(ASSIGNED TASK) Restate the entries word for word, leaving nothing out.

Segment Start: RECORDS PROVIDED

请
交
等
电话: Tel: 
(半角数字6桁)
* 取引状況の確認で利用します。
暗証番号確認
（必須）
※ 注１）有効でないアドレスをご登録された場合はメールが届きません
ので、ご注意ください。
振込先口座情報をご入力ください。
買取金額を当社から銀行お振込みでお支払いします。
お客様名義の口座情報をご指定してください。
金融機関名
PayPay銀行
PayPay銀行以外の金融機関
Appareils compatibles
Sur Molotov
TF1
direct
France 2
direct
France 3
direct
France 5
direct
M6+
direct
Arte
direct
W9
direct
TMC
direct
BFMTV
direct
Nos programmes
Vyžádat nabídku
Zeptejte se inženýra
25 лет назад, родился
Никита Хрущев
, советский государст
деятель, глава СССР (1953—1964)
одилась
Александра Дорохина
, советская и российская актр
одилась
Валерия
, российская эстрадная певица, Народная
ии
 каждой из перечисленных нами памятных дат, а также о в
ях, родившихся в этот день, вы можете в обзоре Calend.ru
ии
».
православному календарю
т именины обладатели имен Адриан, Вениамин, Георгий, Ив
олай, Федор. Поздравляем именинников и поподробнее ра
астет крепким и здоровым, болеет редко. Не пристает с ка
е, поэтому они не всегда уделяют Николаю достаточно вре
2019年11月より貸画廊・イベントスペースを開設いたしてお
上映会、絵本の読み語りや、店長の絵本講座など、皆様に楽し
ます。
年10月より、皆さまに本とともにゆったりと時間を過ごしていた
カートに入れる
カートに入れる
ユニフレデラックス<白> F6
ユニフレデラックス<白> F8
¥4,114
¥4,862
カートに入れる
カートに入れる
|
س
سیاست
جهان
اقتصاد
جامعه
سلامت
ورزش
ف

Segment End: RECORDS PROVIDED

(WORKED SOLUTION)
请
交
等
电话: Tel: 
(半角数字6桁)
* 取引状況の確認で利用します。
暗証番号確認
（必須）
※ 注１）有効でないアドレスをご登録された場合はメールが届きません
ので、ご注意ください。
振込先口座情報をご入力ください。
買取金額を当社から銀行お振込みでお支払いします。
お客様名義の口座情報をご指定してください。
金融機関名
PayPay銀行
PayPay銀行以外の金融機関
Appareils compatibles
Sur Molotov
TF1
direct
France 2
direct
France 3
direct
France 5
direct
M6+
direct
Arte
direct
W9
direct
TMC
direct
BFMTV
direct
Nos programmes
Vyžádat nabídku
Zeptejte se inženýra
25 лет назад, родился
Никита Хрущев
, советский государст
деятель, глава СССР (1953—1964)
одилась
Александра Дорохина
, советская и российская актр
одилась
Валерия
, российская эстрадная певица, Народная
ии
 каждой из перечисленных нами памятных дат, а также о в
ях, родившихся в этот день, вы можете в обзоре Calend.ru
ии
».
православному календарю
т именины обладатели имен Адриан, Вениамин, Георгий, Ив
олай, Федор. Поздравляем именинников и поподробнее ра
астет крепким и здоровым, болеет редко. Не пристает с ка
е, поэтому они не всегда уделяют Николаю достаточно вре
2019年11月より貸画廊・イベントスペースを開設いたしてお
上映会、絵本の読み語りや、店長の絵本講座など、皆様に楽し
ます。
年10月より、皆さまに本とともにゆったりと時間を過ごしていた
カートに入れる
カートに入れる
ユニフレデラックス<白> F6
ユニフレデラックス<白> F8
¥4,114
¥4,862
カートに入れる
カートに入れる
|
س
سیاست
جهان
اقتصاد
جامعه
سلامت
ورزش
ف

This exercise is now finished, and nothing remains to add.